With millions of dollars in potential damages riding on his testimony, Robertson told the court that his company did not rush to create the disputed service, My.MP3.com, but had authorized the launch only after careful consideration and planning.
"Speed is important for any company, but also more important is the quality of service and the integrity of service," Robertson said under questioning by his own attorneys.
Robertson's testimony came on the first day of trial in a proceeding aimed at determining how much money the Net music site must pay Universal Music Group for unauthorized use of its recordings.
MP3.com is known primarily for creating a place where unknown artists can showcase their music on the Web. Robertson has outspokenly pushed the envelope in his attempts to create business models for selling music online.
But the company apparently wandered out of legal gray areas when it created My.MP3.com, a database of some 80,000 songs that could be tapped into over the Internet by customers who could prove they had purchased the same music on a CD.
All five of the major labels--Universal, Sony Music Group, Bertelsmann's BMG Entertainment, Warner Music Group and EMI Recorded Music--filed suit when the service was launched, charging massive copyright violations.
U.S. District Judge Jed Rakoff in April partially granted the record labels' motion for summary judgment in the case, finding MP3.com liable for infringement. But he left unresolved the specific damage amount, which depends on several factors, including the state of mind of the defendant.
MP3.com has since settled claims with all of the plaintiffs except Universal, a subsidiary of Seagram.
If Universal can show that Robertson and other key MP3.com executives and board members knew the My.MP3.com service violated the law, it stands to win a potentially crippling judgment. Fines for copyright infringement run between $750 to $30,000 per violation, but the ceiling jumps to $150,000 per violation in cases of willful infringement.
In addition to determining the mindset of MP3.com executives, the trial must determine for how many violations MP3.com is liable. Last week, Rakoff issued an opinion stating that the company will be liable for each CD or compilation it copied, rather than for each song.
Though that ruling drastically reduced the potential judgment, MP3.com could still face staggering damages if it is found to have willfully violated Universal's copyrights. For example, if it is found liable for only 1,000 counts and is hit with only half the highest judgment possible, the total could still reach $75 million. That's just slightly less than what MP3.com is said to have paid to settle the case with all four of the other plaintiffs combined.
Damages will be determined by Rakoff, subject to the limits established at trial.
On the stand, Robertson argued that the company took steps to ensure that the My.MP3.com service did not violate copyrights. He said the service was intentionally created in a way to help copyright holders sell more CDs.
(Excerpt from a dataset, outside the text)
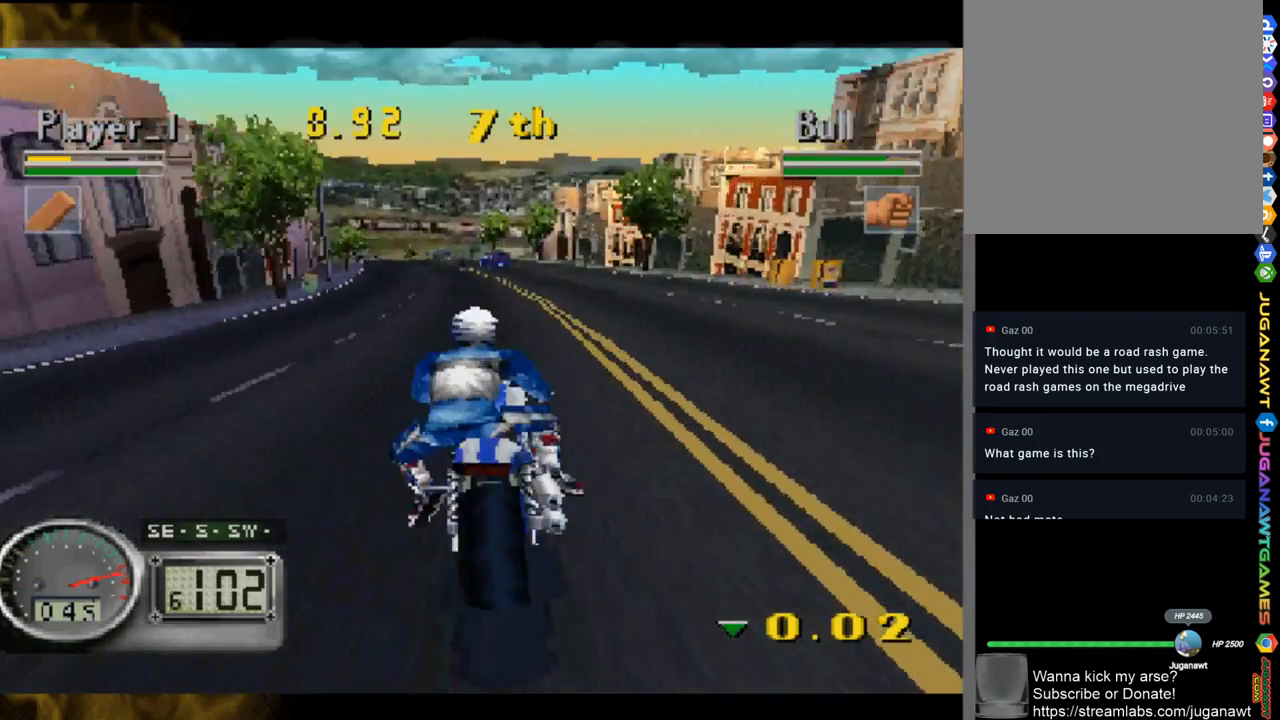
{"buttons": [], "left_stick": "up-left", "right_stick": "up-left", "events": [[117, "left_stick", "center"], [317, "left_stick", "up-left"]]}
For example, Robertson emphasized that customers could listen to songs on the service only if they could prove they had purchased those same songs on a CD.
He likened CD purchases to a ticket that grants the buyer the rights to hear songs in any format that person decides.
Robertson also noted that the company purchased all of the CDs it had used to create the database, paying employees $20 for each CD contributed.
The trial continues this week with testimony scheduled tomorrow from MP3.com executives Carolyn Kantor, senior vice president of strategic transactions, and John DeRose, director of engineering. Seagram CEO Edgar Bronfman Jr. is scheduled to take the stand Wednesday.
Lawyers for MP3.com and Universal declined to comment on whether the two sides are continuing settlement talks, citing the ongoing litigation
News.com's Jim Hu reported from New York, and Evan Hansen reported from San Francisco.